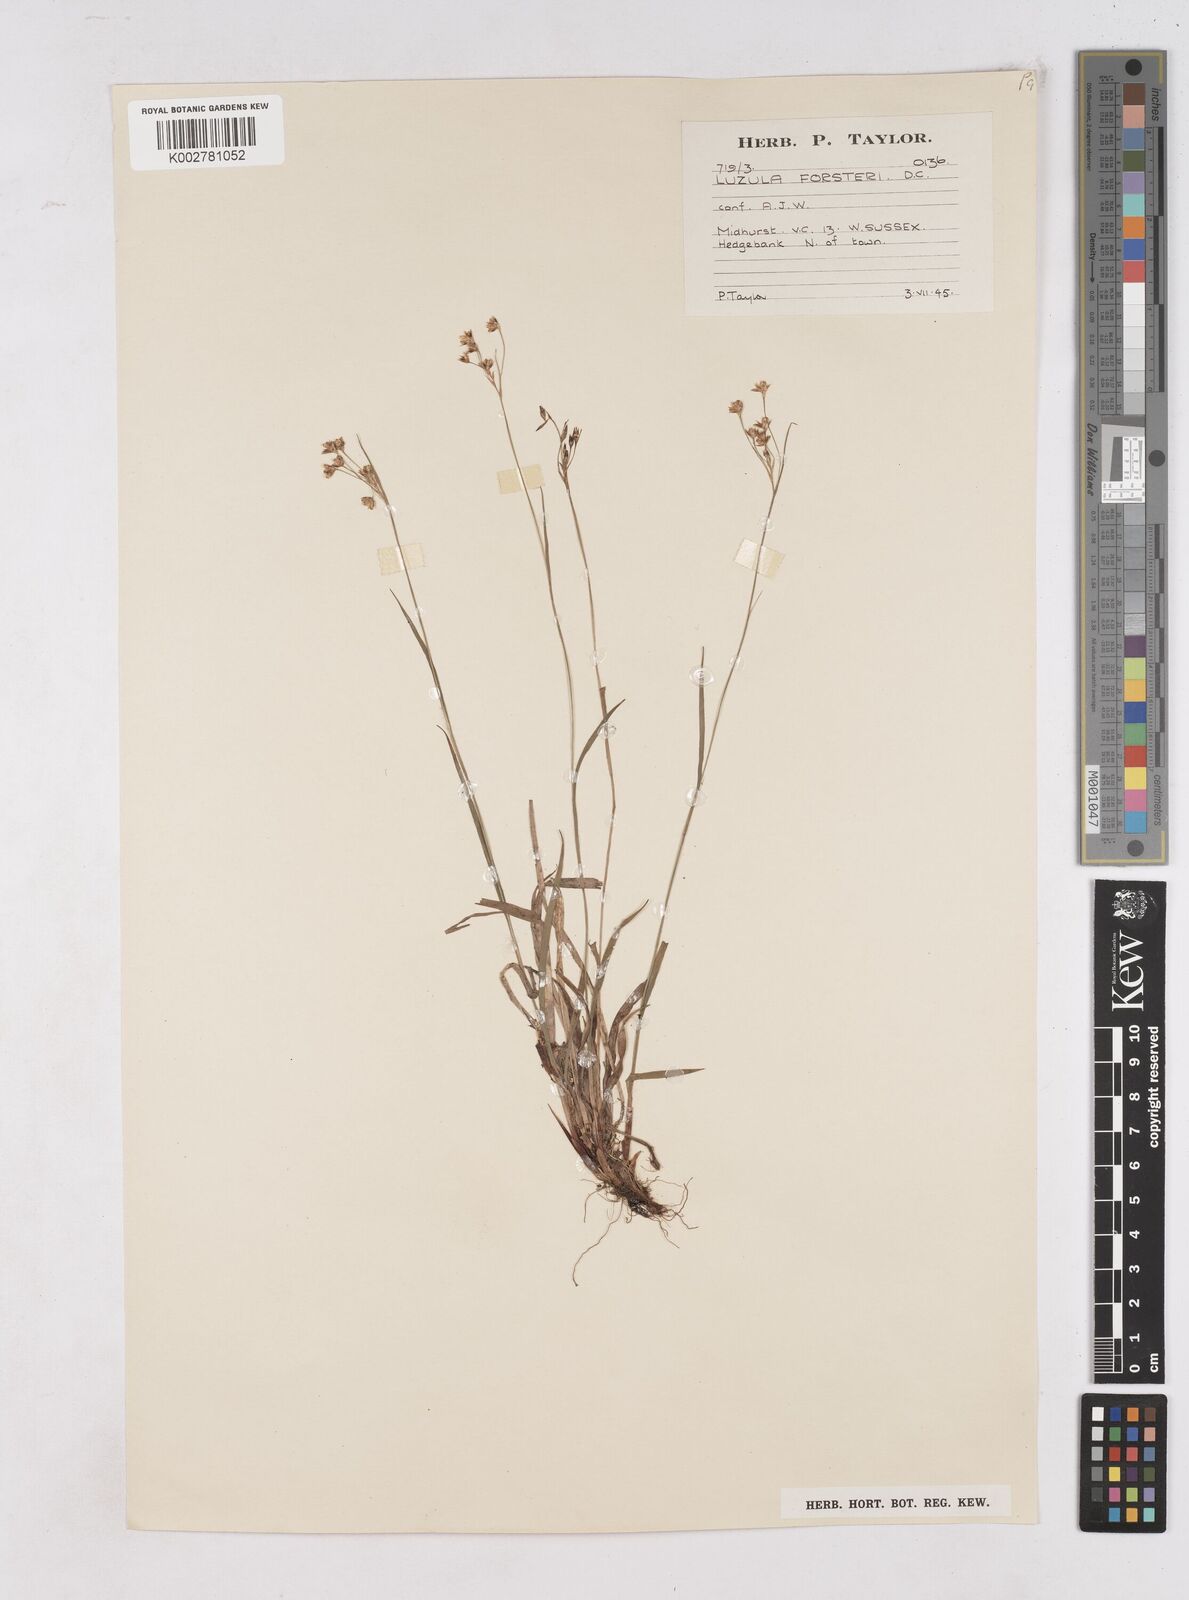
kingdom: Plantae
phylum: Tracheophyta
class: Liliopsida
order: Poales
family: Juncaceae
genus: Luzula
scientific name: Luzula forsteri
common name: Southern wood-rush
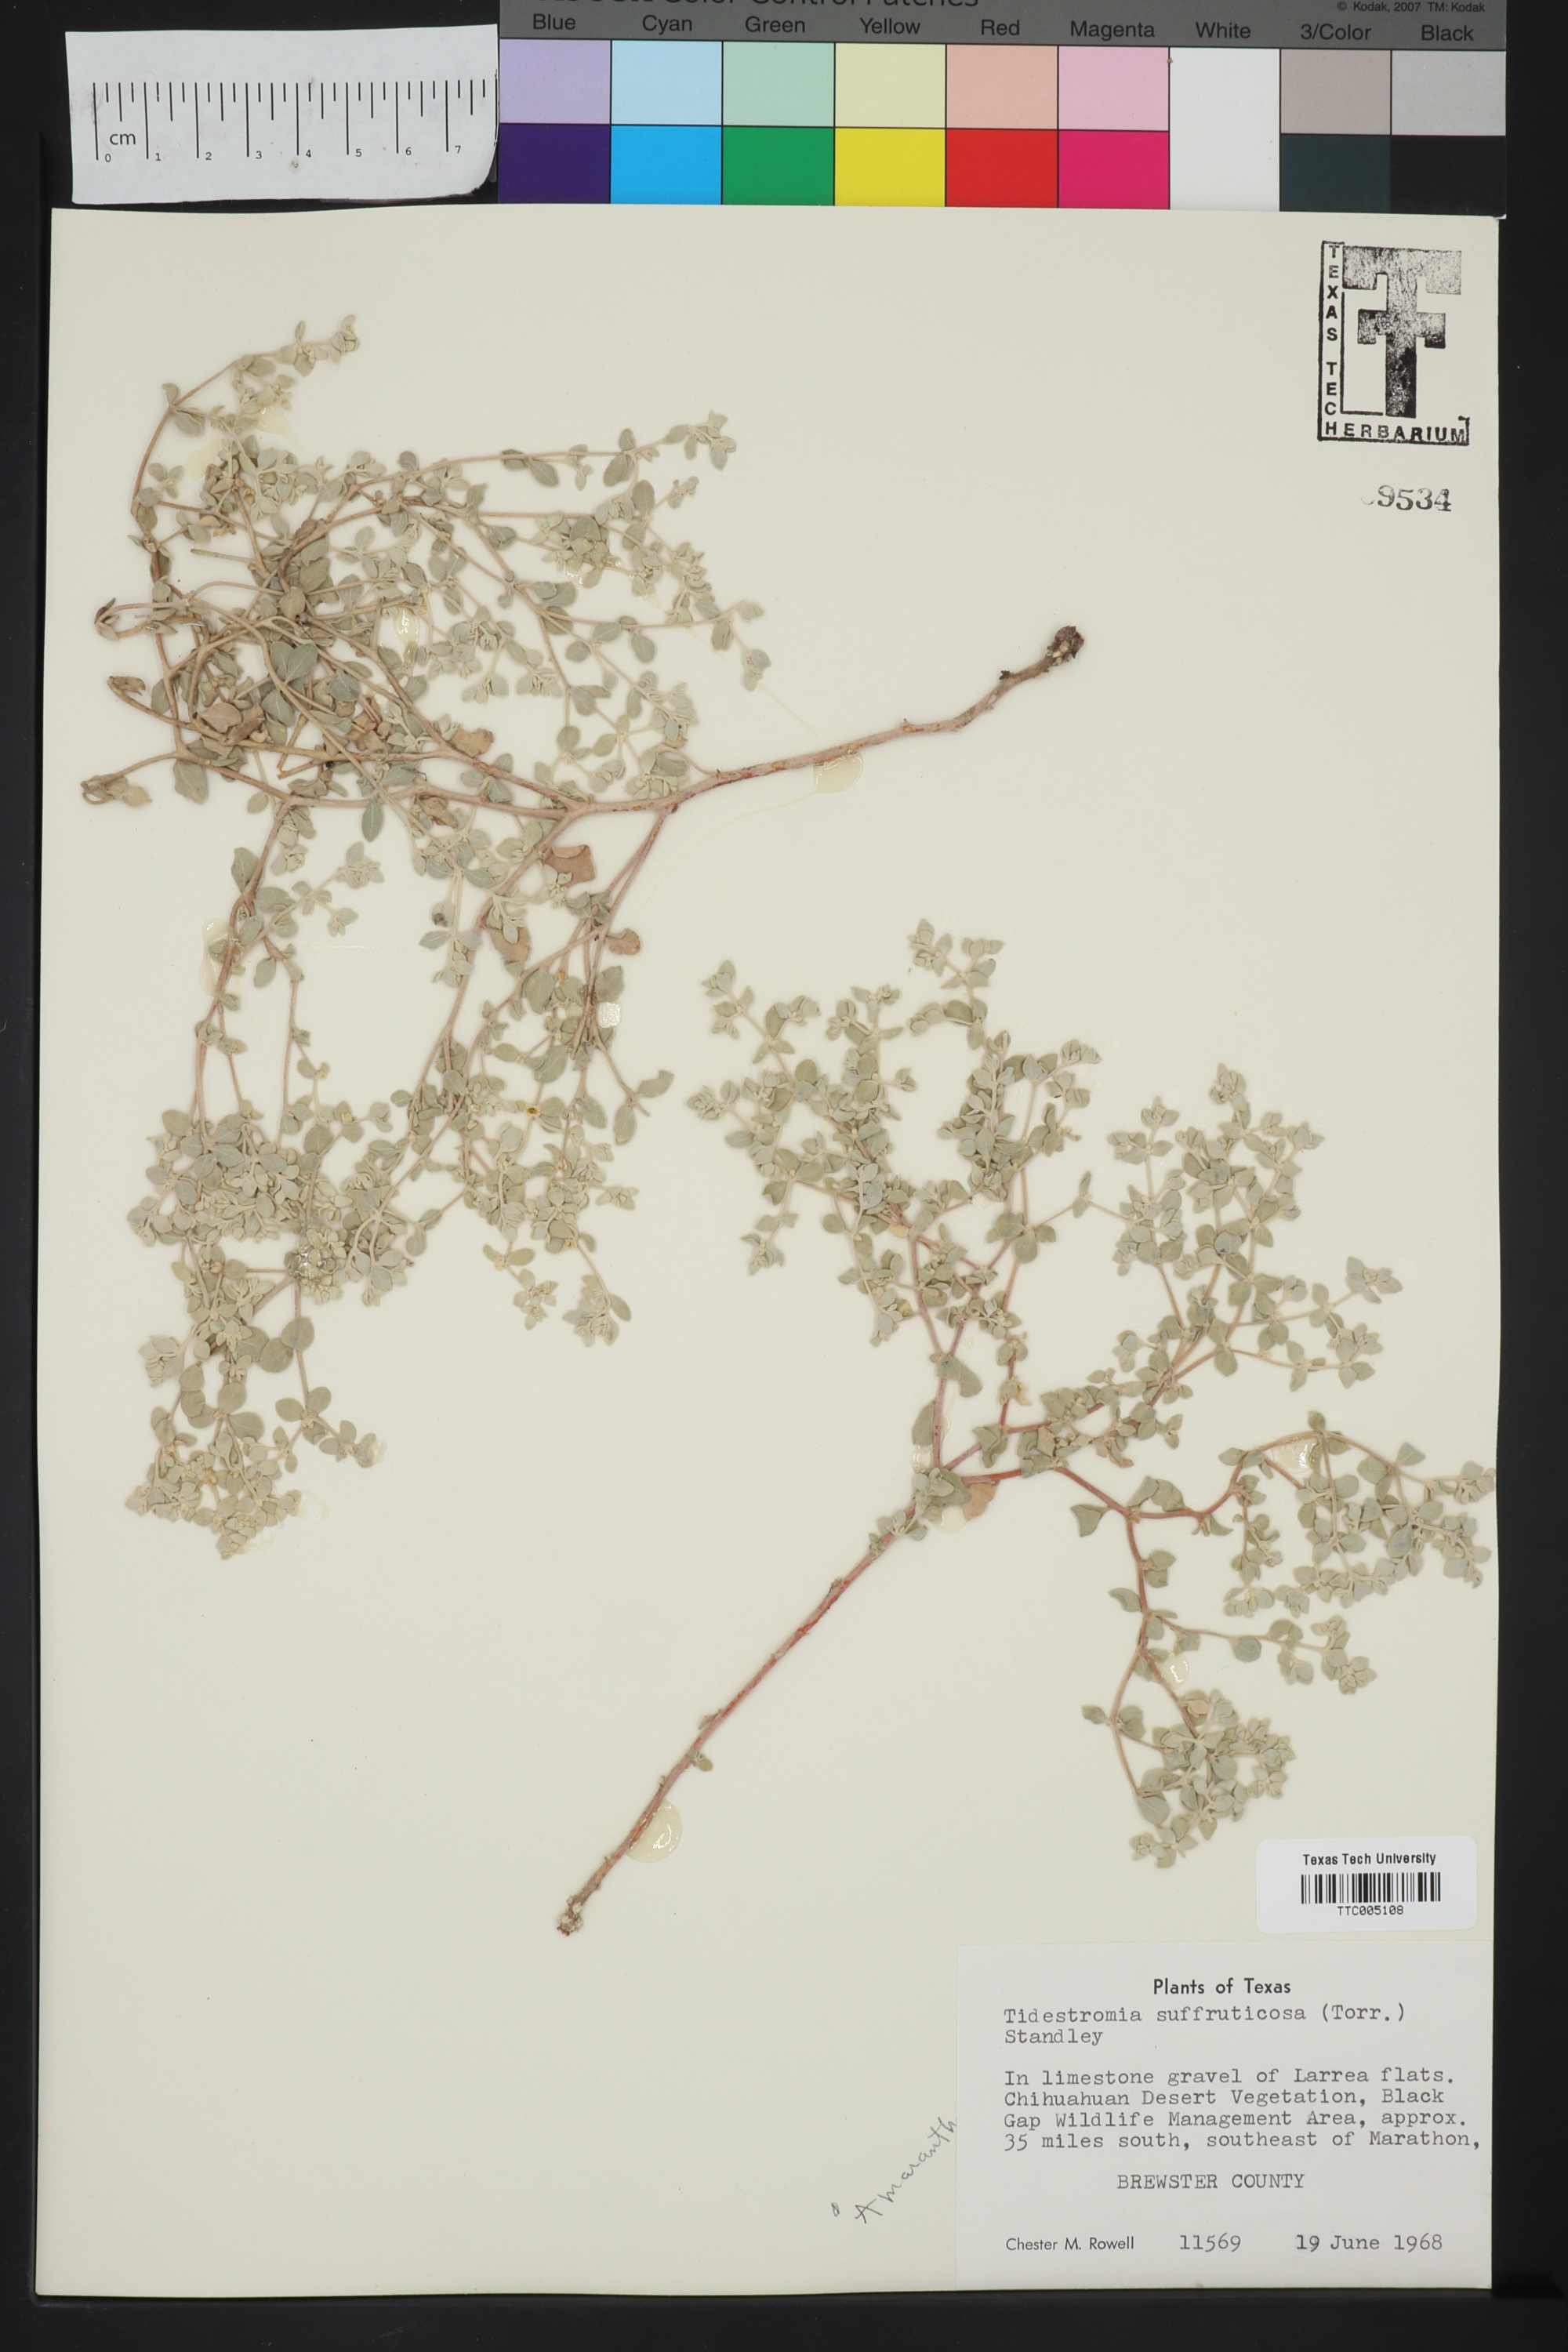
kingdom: Plantae
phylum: Tracheophyta
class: Magnoliopsida
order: Caryophyllales
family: Amaranthaceae
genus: Tidestromia
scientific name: Tidestromia suffruticosa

• **WHAT YOU SHOULD DO**
Rewrite the lines of all the items above, replacing "scientific name" with "species" and keeping everything else the same. Leave out the pictures.

• **EXERCISE RESULT**
kingdom: Plantae
phylum: Tracheophyta
class: Liliopsida
order: Poales
family: Juncaceae
genus: Luzula
species: Luzula forsteri
common name: Southern wood-rush
kingdom: Plantae
phylum: Tracheophyta
class: Magnoliopsida
order: Caryophyllales
family: Amaranthaceae
genus: Tidestromia
species: Tidestromia suffruticosa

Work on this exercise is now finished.